Bill Quango MP said...

SW:
I recruit from the other end of the scale. 20 years ago I was stunned when a kid proudly showed me his 'attendance and behaviour' certificates. No academic ones at all, but he had glowing letters from his teachers.
Didn't work out.

Since then, if anything, its worse. Used to be about 50% of intake would be ok. Now more like 20%. The good ones are still very good though.

Bill Quango MP said...

Scrobs
'It's the Economy 7 Stupid'.
Very good. Definately an economy 7 now. Lukewarm, low powered, wasteful and ..erm..Brown.

Anon. "I can't see the economic sense in any of this"
Because there isn't any.

I Thought so, and it seems many agree.

Demetrius said...

At the weekend locally, the roads are busier that during the week. Just how much of this running about is really necessary? Just how many cars are really necessary? Whether electric, petrol, diesel, or clockwork, the day will come when the motoring will have to decline. So do we manage it, or just let all the wheels come off at once?

sobers said...

Why bother with destroying wealth by scrapping old cars? Why not go the whole hog and have some serious wealth destruction - a good old war? After all, all those tanks, guns, ships and planes, plus the ammunition, well soon there'd be work for everyone!

Even the eco-freaks would approve - a bit a mass depopulation is just what they want.

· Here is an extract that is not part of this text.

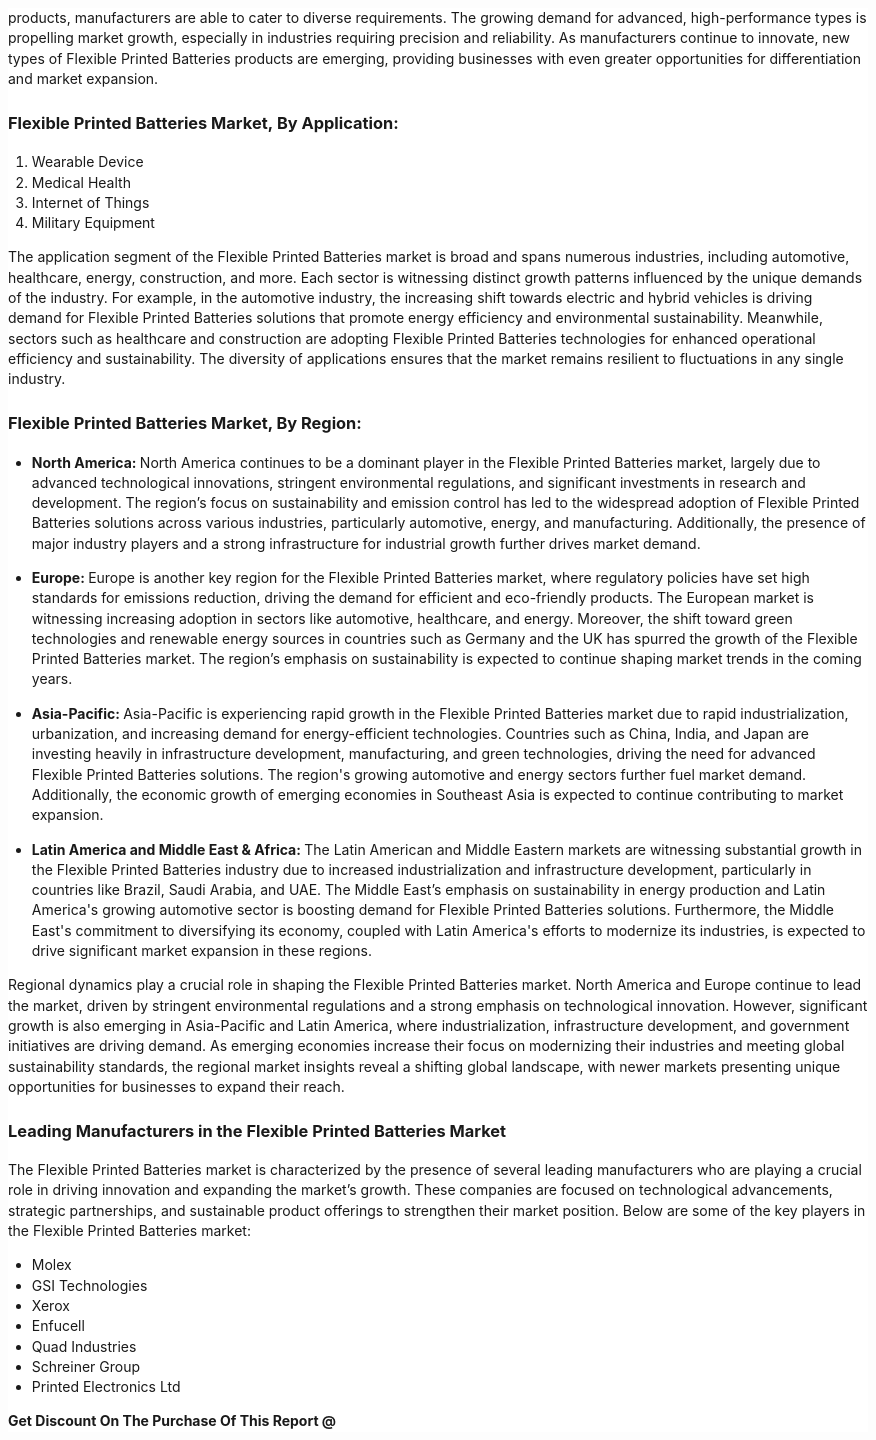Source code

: products, manufacturers are able to cater to diverse requirements. The growing demand for advanced, high-performance types is propelling market growth, especially in industries requiring precision and reliability. As manufacturers continue to innovate, new types of Flexible Printed Batteries products are emerging, providing businesses with even greater opportunities for differentiation and market expansion.</p><h3>Flexible Printed Batteries Market,&nbsp;By Application:</h3><ol><li>Wearable Device<li> Medical Health<li> Internet of Things<li> Military Equipment</li></ol><p>The application segment of the Flexible Printed Batteries market is broad and spans numerous industries, including automotive, healthcare, energy, construction, and more. Each sector is witnessing distinct growth patterns influenced by the unique demands of the industry. For example, in the automotive industry, the increasing shift towards electric and hybrid vehicles is driving demand for Flexible Printed Batteries solutions that promote energy efficiency and environmental sustainability. Meanwhile, sectors such as healthcare and construction are adopting Flexible Printed Batteries technologies for enhanced operational efficiency and sustainability. The diversity of applications ensures that the market remains resilient to fluctuations in any single industry.</p><h3>Flexible Printed Batteries Market, By Region:</h3><ul><li><p><strong>North America:&nbsp;</strong>North America continues to be a dominant player in the Flexible Printed Batteries market, largely due to advanced technological innovations, stringent environmental regulations, and significant investments in research and development. The region&rsquo;s focus on sustainability and emission control has led to the widespread adoption of Flexible Printed Batteries solutions across various industries, particularly automotive, energy, and manufacturing. Additionally, the presence of major industry players and a strong infrastructure for industrial growth further drives market demand.</p></li><li><p><strong><strong>Europe:&nbsp;</strong></strong>Europe is another key region for the Flexible Printed Batteries market, where regulatory policies have set high standards for emissions reduction, driving the demand for efficient and eco-friendly products. The European market is witnessing increasing adoption in sectors like automotive, healthcare, and energy. Moreover, the shift toward green technologies and renewable energy sources in countries such as Germany and the UK has spurred the growth of the Flexible Printed Batteries market. The region&rsquo;s emphasis on sustainability is expected to continue shaping market trends in the coming years.</p></li><li><p><strong><strong>Asia-Pacific:&nbsp;</strong></strong>Asia-Pacific is experiencing rapid growth in the Flexible Printed Batteries market due to rapid industrialization, urbanization, and increasing demand for energy-efficient technologies. Countries such as China, India, and Japan are investing heavily in infrastructure development, manufacturing, and green technologies, driving the need for advanced Flexible Printed Batteries solutions. The region's growing automotive and energy sectors further fuel market demand. Additionally, the economic growth of emerging economies in Southeast Asia is expected to continue contributing to market expansion.</p></li><li><p><strong><strong>Latin America and Middle East &amp; Africa:&nbsp;</strong></strong>The Latin American and Middle Eastern markets are witnessing substantial growth in the Flexible Printed Batteries industry due to increased industrialization and infrastructure development, particularly in countries like Brazil, Saudi Arabia, and UAE. The Middle East&rsquo;s emphasis on sustainability in energy production and Latin America's growing automotive sector is boosting demand for Flexible Printed Batteries solutions. Furthermore, the Middle East's commitment to diversifying its economy, coupled with Latin America's efforts to modernize its industries, is expected to drive significant market expansion in these regions.</p></li></ul><p>Regional dynamics play a crucial role in shaping the Flexible Printed Batteries market. North America and Europe continue to lead the market, driven by stringent environmental regulations and a strong emphasis on technological innovation. However, significant growth is also emerging in Asia-Pacific and Latin America, where industrialization, infrastructure development, and government initiatives are driving demand. As emerging economies increase their focus on modernizing their industries and meeting global sustainability standards, the regional market insights reveal a shifting global landscape, with newer markets presenting unique opportunities for businesses to expand their reach.</p><h3><strong>Leading Manufacturers in the Flexible Printed Batteries Market</strong></h3><p>The Flexible Printed Batteries market is characterized by the presence of several leading manufacturers who are playing a crucial role in driving innovation and expanding the market&rsquo;s growth. These companies are focused on technological advancements, strategic partnerships, and sustainable product offerings to strengthen their market position. Below are some of the key players in the Flexible Printed Batteries market:</p></div><div class="article-main__content" data-test-id="publishing-text-block"><ul><li><span class="">Molex<li> GSI Technologies<li> Xerox<li> Enfucell<li> Quad Industries<li> Schreiner Group<li> Printed Electronics Ltd</span></li></ul></div><div class="article-main__content" data-test-id="publishing-text-block"><p><span class="font-[700]"><strong>Get Discount On The Purchase Of This Report @</strong>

Line up here for the Great Patriotic War Against Economic Collapse (2010 - ???), opposition TBA.

Anonymous said...

Oh the scrappage scheme rears its ugly head again.
Ireland had a scheme like this over 10 years ago, but it failed badly.

Why?

The intention was to get all the badly maintained smokers off the road. The result was that well maintained older cars that were traded into dealers were scrapped, and the value of end of life vehicles increased slightly. The pool of the worst maintained cars that were sold for peanuts did not. These were bought and sold by people who could not afford anything newer. They sure as hell didn't want to spend any more on maintenance than they had to to keep legal. A really green approach.

Its just bloody greenwash

Bill Quango MP said...

Sobers. If he could afford it, he would do it.
A good old war, with someone feebler than the Argies, and a lot nearer as we can't afford the fuel and maintenance any more. + need Northern hemisphere for the summer..
How about Iceland? Its near perfect. Any they are all terrorists.I'm sure I read that somewhere.

VAW: I read mixed reviews about the EU scheme so far. It seems to be helping pensioners scrap their 10 year old Vauxhall Nova for a Suzuki or Daihatsu super economic mini car.
As they are never going to go anywhere far in it, I doubt the "Eco" saving will ever be realised.
But, it is another car sold, so another job saved.